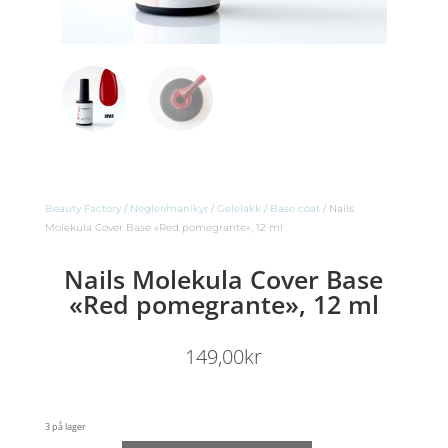
Beauty Factory
/
Negler/manikyr
/
Gelelakk
/
Base coat
/ Nails
Molekula Cover Base «Red pomegrante», 12 ml
Nails Molekula Cover Base
«Red pomegrante», 12 ml
149,00
kr
3 på lager
Nails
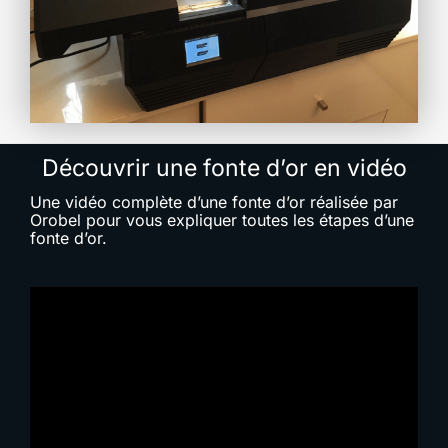
Découvrir une fonte d’or en vidéo
Une vidéo complète d’une fonte d’or réalisée par
Orobel pour vous expliquer toutes les étapes d’une
fonte d’or.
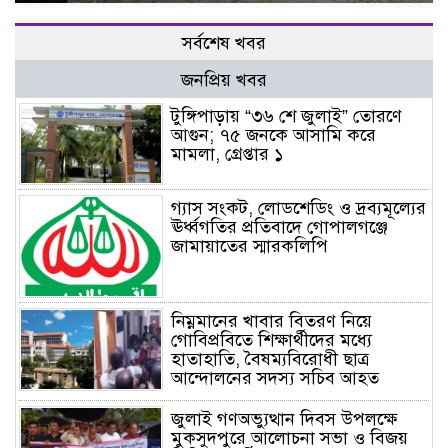
সর্বশেষ খবর
জনপ্রিয় খবর
টুঙ্গিপাড়ায় “৩৬ শে জুলাই” তোরণে
আগুন; ৭৫ জনকে আসামি করে
মামলা, গ্রেপ্তার ১
গ্যাস সংকট, লোডশেডিং ও দ্রব্যমূল্যের
ঊর্ধ্বগতির প্রতিবাদে গোপালগঞ্জে
জামায়াতের স্মারকলিপি
নিম্নমানের খাবার বিতরণ নিয়ে
গোবিপ্রবিতে শিক্ষার্থীদের মধ্যে
হাতাহাতি, বৈষম্যবিরোধী ছাত্র
আন্দোলনের সদস্য সচিব আহত
জুলাই গণঅভ্যুত্থান দিবস উপলক্ষে
মুকসুদপুরে আলোচনা সভা ও বিজয়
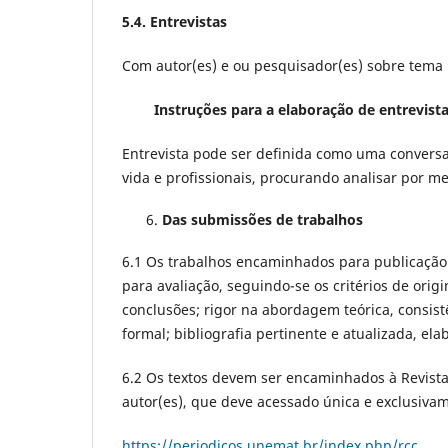
5.4. Entrevistas
Com autor(es) e ou pesquisador(es) sobre tema r
Instruções para a elaboração de entrevist
Entrevista pode ser definida como uma conversa
vida e profissionais, procurando analisar por m
Das submissões de trabalhos
6.1 Os trabalhos encaminhados para publicação
para avaliação, seguindo-se os critérios de orig
conclusões; rigor na abordagem teórica, consist
formal; bibliografia pertinente e atualizada, 
6.2 Os textos devem ser encaminhados à Revista
autor(es), que deve acessado única e exclusiva
https://periodicos.unemat.br/index.php/rcc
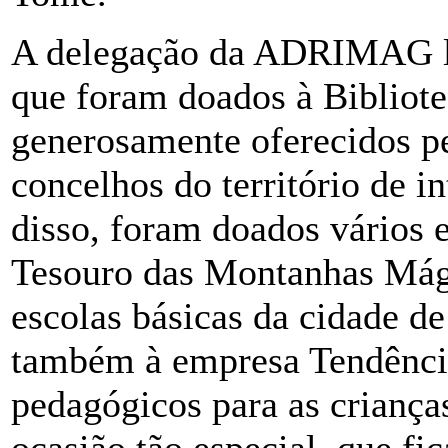
A delegação da ADRIMAG lev
que foram doados à Bibliot
generosamente oferecidos pe
concelhos do território de
disso, foram doados vários e
Tesouro das Montanhas Mági
escolas básicas da cidade 
também à empresa Tendência
pedagógicos para as criança
ocasião tão especial, que f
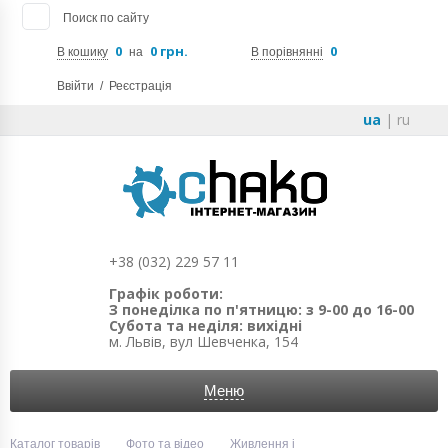
Поиск по сайту
0
0 грн.
0
В кошику
на
В порівнянні
Ввійти
/
Реєстрація
ua
|
ru
+38 (032) 229 57 11
Графік роботи:
З понеділка по п'ятницю: з 9-00 до 16-00
Субота та неділя: вихідні
м. Львів, вул Шевченка, 154
Меню
Каталог товарів
Фото та відео
Живлення і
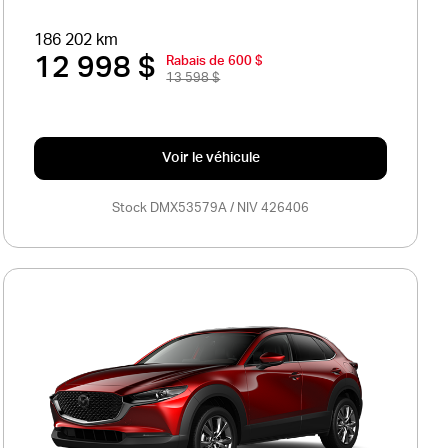
186 202 km
12 998 $
Rabais de 600 $
13 598 $
Voir le véhicule
Stock DMX53579A / NIV 426406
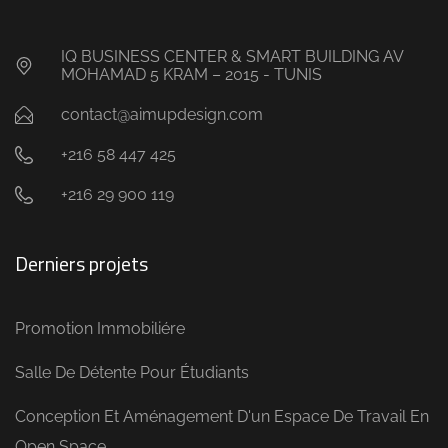
IQ BUSINESS CENTER & SMART BUILDING AV
MOHAMAD 5 KRAM – 2015 - TUNIS
contact@aimupdesign.com
+216 58 447 425
+216 29 900 119
Derniers projets
Promotion Immobiliére
Salle De Détente Pour Étudiants
Conception Et Aménagement D'un Espace De Travail En
Open Space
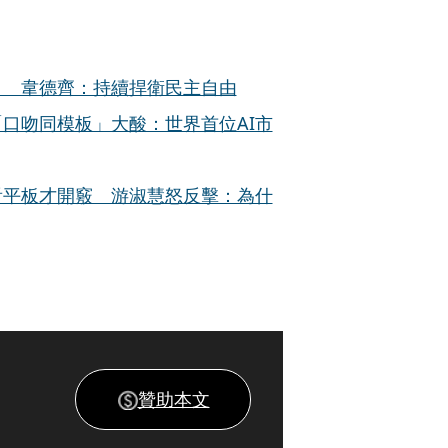
」 韋德齊：持續捍衛民主自由
口吻同模板」大酸：世界首位AI市
看平板才開竅 游淑慧怒反擊：為什
贊助本文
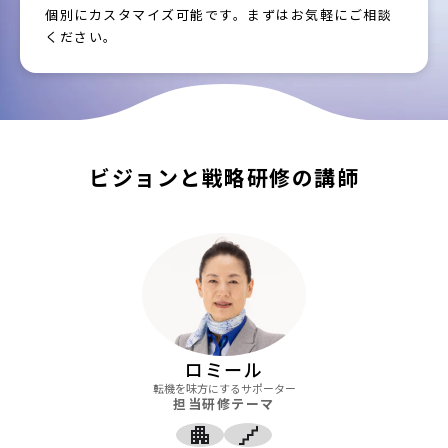
個別にカスタマイズ可能です。まずはお気軽にご相談
ください。
ビジョンと戦略研修の講師
ロミール
転機を味方にするサポーター
担当研修テーマ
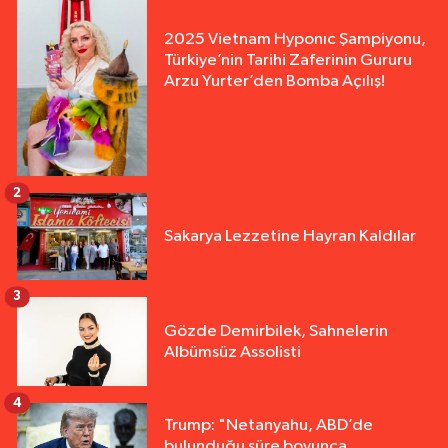
2025 Vietnam Hyponıc Şampiyonu,
Türkiye’nin Tarihi Zaferinin Gururu
Arzu Yurter’den Bomba Açılış!
2
Sakarya Lezzetine Hayran Kaldılar
3
Gözde Demirbilek, Sahnelerin
Albümsüz Assolisti
4
Trump: "Netanyahu, ABD’de
bulunduğu süre boyunca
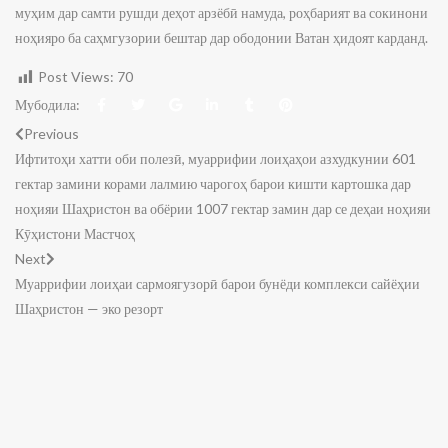
муҳим дар самти рушди деҳот арзёбӣ намуда, роҳбарият ва сокинони
ноҳияро ба саҳмгузории бештар дар ободонии Ватан ҳидоят карданд.
Post Views:
70
Мубодила:
Previous
Ифтитоҳи хатти оби полезӣ, муаррифии лоиҳаҳои азхудкунии 601
гектар замини корами лалмию чарогоҳ барои кишти картошка дар
ноҳияи Шаҳристон ва обёрии 1007 гектар замин дар се деҳаи ноҳияи
Кӯҳистони Мастчоҳ
Next
Муаррифии лоиҳаи сармоягузорӣ барои бунёди комплекси сайёҳии
Шаҳристон — эко резорт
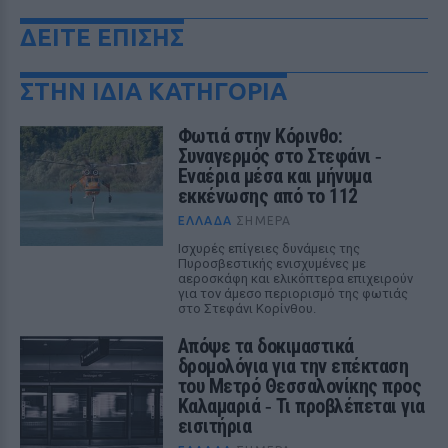
ΔΕΙΤΕ ΕΠΙΣΗΣ
ΣΤΗΝ ΙΔΙΑ ΚΑΤΗΓΟΡΙΑ
Φωτιά στην Κόρινθο:
Συναγερμός στο Στεφάνι ‑
Εναέρια μέσα και μήνυμα
εκκένωσης από το 112
ΕΛΛΆΔΑ
ΣΉΜΕΡΑ
Ισχυρές επίγειες δυνάμεις της
Πυροσβεστικής ενισχυμένες με
αεροσκάφη και ελικόπτερα επιχειρούν
για τον άμεσο περιορισμό της φωτιάς
στο Στεφάνι Κορίνθου.
Απόψε τα δοκιμαστικά
δρομολόγια για την επέκταση
του Μετρό Θεσσαλονίκης προς
Καλαμαριά ‑ Τι προβλέπεται για
εισιτήρια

------------------------------

• _INSTRUCTION_:
Rewrite the text of every record above as a JSON array of strings, one string per line, with blank lines omitted. Leave the pictures out of the output.

• _REPLY TO THE TASK_:
[
  "Beauty Factory",
  "/",
  "Negler/manikyr",
  "/",
  "Gelelakk",
  "/",
  "Base coat",
  "/ Nails",
  "Molekula Cover Base «Red pomegrante», 12 ml",
  "Nails Molekula Cover Base",
  "«Red pomegrante», 12 ml",
  "149,00",
  "kr",
  "3 på lager",
  "Nails",
  "Découvrir une fonte d’or en vidéo",
  "Une vidéo complète d’une fonte d’or réalisée par",
  "Orobel pour vous expliquer toutes les étapes d’une",
  "fonte d’or.",
  "সর্বশেষ খবর",
  "জনপ্রিয় খবর",
  "টুঙ্গিপাড়ায় “৩৬ শে জুলাই” তোরণে",
  "আগুন; ৭৫ জনকে আসামি করে",
  "মামলা, গ্রেপ্তার ১",
  "গ্যাস সংকট, লোডশেডিং ও দ্রব্যমূল্যের",
  "ঊর্ধ্বগতির প্রতিবাদে গোপালগঞ্জে",
  "জামায়াতের স্মারকলিপি",
  "নিম্নমানের খাবার বিতরণ নিয়ে",
  "গোবিপ্রবিতে শিক্ষার্থীদের মধ্যে",
  "হাতাহাতি, বৈষম্যবিরোধী ছাত্র",
  "আন্দোলনের সদস্য সচিব আহত",
  "জুলাই গণঅভ্যুত্থান দিবস উপলক্ষে",
  "মুকসুদপুরে আলোচনা সভা ও বিজয়",
  "5.4. Entrevistas",
  "Com autor(es) e ou pesquisador(es) sobre tema r",
  "Instruções para a elaboração de entrevist",
  "Entrevista pode ser definida como uma conversa",
  "vida e profissionais, procurando analisar por m",
  "Das submissões de trabalhos",
  "6.1 Os trabalhos encaminhados para publicação",
  "para avaliação, seguindo-se os critérios de orig",
  "conclusões; rigor na abordagem teórica, consist",
  "formal; bibliografia pertinente e atualizada, ",
  "6.2 Os textos devem ser encaminhados à Revista",
  "autor(es), que deve acessado única e exclusiva",
  "https://periodicos.unemat.br/index.php/rcc",
  "A delegação da ADRIMAG lev",
  "que foram doados à Bibliot",
  "generosamente oferecidos pe",
  "concelhos do território de",
  "disso, foram doados vários e",
  "Tesouro das Montanhas Mági",
  "escolas básicas da cidade ",
  "também à empresa Tendência",
  "pedagógicos para as criança",
  "ocasião tão especial, que f",
  "Поиск по сайту",
  "0",
  "0 грн.",
  "0",
  "В кошику",
  "на",
  "В порівнянні",
  "Ввійти",
  "/",
  "Реєстрація",
  "ua",
  "|",
  "ru",
  "+38 (032) 229 57 11",
  "Графік роботи:",
  "З понеділка по п'ятницю: з 9-00 до 16-00",
  "Субота та неділя: вихідні",
  "м. Львів, вул Шевченка, 154",
  "Меню",
  "Каталог товарів",
  "Фото та відео",
  "Живлення і",
  "186 202 km",
  "12 998 $",
  "Rabais de 600 $",
  "13 598 $",
  "Voir le véhicule",
  "Stock DMX53579A / NIV 426406",
  "IQ BUSINESS CENTER & SMART BUILDING AV",
  "MOHAMAD 5 KRAM – 2015 - TUNIS",
  "contact@aimupdesign.com",
  "+216 58 447 425",
  "+216 29 900 119",
  "Derniers projets",
  "Promotion Immobiliére",
  "Salle De Détente Pour Étudiants",
  "Conception Et Aménagement D'un Espace De Travail En",
  "Open Space",
  "」 韋德齊：持續捍衛民主自由",
  "口吻同模板」大酸：世界首位AI市",
  "看平板才開竅 游淑慧怒反擊：為什",
  "贊助本文",
  "個別にカスタマイズ可能です。まずはお気軽にご相談",
  "ください。",
  "ビジョンと戦略研修の講師",
  "ロミール",
  "転機を味方にするサポーター",
  "担当研修テーマ",
  "2025 Vietnam Hyponıc Şampiyonu,",
  "Türkiye’nin Tarihi Zaferinin Gururu",
  "Arzu Yurter’den Bomba Açılış!",
  "2",
  "Sakarya Lezzetine Hayran Kaldılar",
  "3",
  "Gözde Demirbilek, Sahnelerin",
  "Albümsüz Assolisti",
  "4",
  "Trump: \"Netanyahu, ABD’de",
  "bulunduğu süre boyunca",
  "муҳим дар самти рушди деҳот арзёбӣ намуда, роҳбарият ва сокинони",
  "ноҳияро ба саҳмгузории бештар дар ободонии Ватан ҳидоят карданд.",
  "Post Views:",
  "70",
  "Мубодила:",
  "Previous",
  "Ифтитоҳи хатти оби полезӣ, муаррифии лоиҳаҳои азхудкунии 601",
  "гектар замини корами лалмию чарогоҳ барои кишти картошка дар",
  "ноҳияи Шаҳристон ва обёрии 1007 гектар замин дар се деҳаи ноҳияи",
  "Кӯҳистони Мастчоҳ",
  "Next",
  "Муаррифии лоиҳаи сармоягузорӣ барои бунёди комплекси сайёҳии",
  "Шаҳристон — эко резорт",
  "ΔΕΙΤΕ ΕΠΙΣΗΣ",
  "ΣΤΗΝ ΙΔΙΑ ΚΑΤΗΓΟΡΙΑ",
  "Φωτιά στην Κόρινθο:",
  "Συναγερμός στο Στεφάνι ‑",
  "Εναέρια μέσα και μήνυμα",
  "εκκένωσης από το 112",
  "ΕΛΛΆΔΑ",
  "ΣΉΜΕΡΑ",
  "Ισχυρές επίγειες δυνάμεις της",
  "Πυροσβεστικής ενισχυμένες με",
  "αεροσκάφη και ελικόπτερα επιχειρούν",
  "για τον άμεσο περιορισμό της φωτιάς",
  "στο Στεφάνι Κορίνθου.",
  "Απόψε τα δοκιμαστικά",
  "δρομολόγια για την επέκταση",
  "του Μετρό Θεσσαλονίκης προς",
  "Καλαμαριά ‑ Τι προβλέπεται για",
  "εισιτήρια"
]